Speed up iOS UI iteration by seeing layout or color changes without restarting the simulator
Force a SwiftUI view to redraw on save using the injection property wrapper
Reduce the feedback loop during macOS app development by injecting changed files on every save
Implement the injected() callback in a view controller to refresh state automatically after code injection
Xcode 16.3 and later require EMIT_FRONTEND_COMMAND_LINES to be enabled manually in build settings for injection to work.

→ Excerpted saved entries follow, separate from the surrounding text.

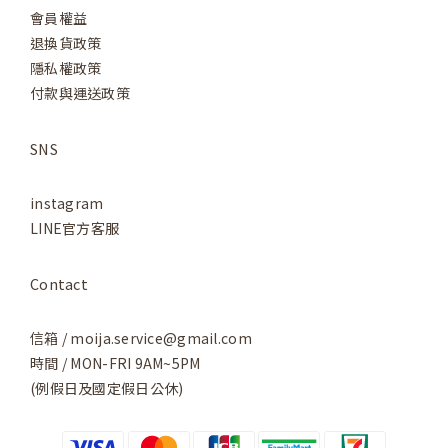
會員權益
退換貨政策
隱私權政策
付款與運送政策
SNS
instagram
LINE官方客服
Contact
信箱 / moija.service@gmail.com
時間 / MON-FRI 9AM~5PM
(例假日及國定假日公休)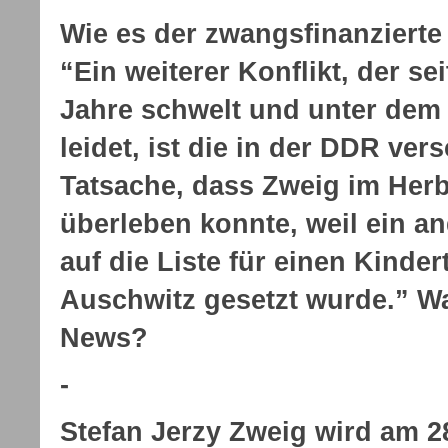
Wie es der zwangsfinanzierte
“Ein weiterer Konflikt, der se
Jahre schwelt und unter dem 
leidet, ist die in der DDR ve
Tatsache, dass Zweig im Herb
überleben konnte, weil ein an
auf die Liste für einen Kinde
Auschwitz gesetzt wurde.” W
News?
-
Stefan Jerzy Zweig wird am 28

InjectionIII is a developer tool for iOS and macOS apps that lets you update code in a running application without stopping it, recompiling everything, and relaunching. When you save a source file in Xcode, the tool recompiles just that file and loads the new version directly into the running simulator. Changes take effect immediately, skipping the wait that normally comes from a full rebuild. This is called hot reloading. For interface work, where you might be adjusting colors, fonts, layouts, or logic through many small iterations, the time savings add up quickly. Normally a developer saves a file, waits for the full project to compile, relaunches the simulator, navigates back to the screen they were working on, and checks the result. InjectionIII removes all but the last step. Setup involves downloading the Mac app, adding a few lines of code to your project that load the injection bundle at startup, and adding two linker flags to your debug build settings. After that, every file save triggers an automatic injection. Classes can implement a special method called injected() that runs immediately after code is updated, which you use to force a visual refresh. For SwiftUI projects, there are property wrappers available that observe injections and trigger view redraws automatically. The tool works in the iOS simulator out of the box. Running it on a real device requires additional steps and a specific app release. macOS apps require temporarily disabling the app sandbox during development. The README notes a compatibility change in Xcode 16.3: a build setting called EMIT_FRONTEND_COMMAND_LINES must be explicitly enabled for InjectionIII to work, because Xcode stopped logging the information it needs by default. There are limits to what can be injected. You cannot add, remove, or reorder stored properties, and you cannot add or remove methods on non-final classes. Private symbols in extensions may also behave unexpectedly. The README is detailed about these constraints and the workarounds available.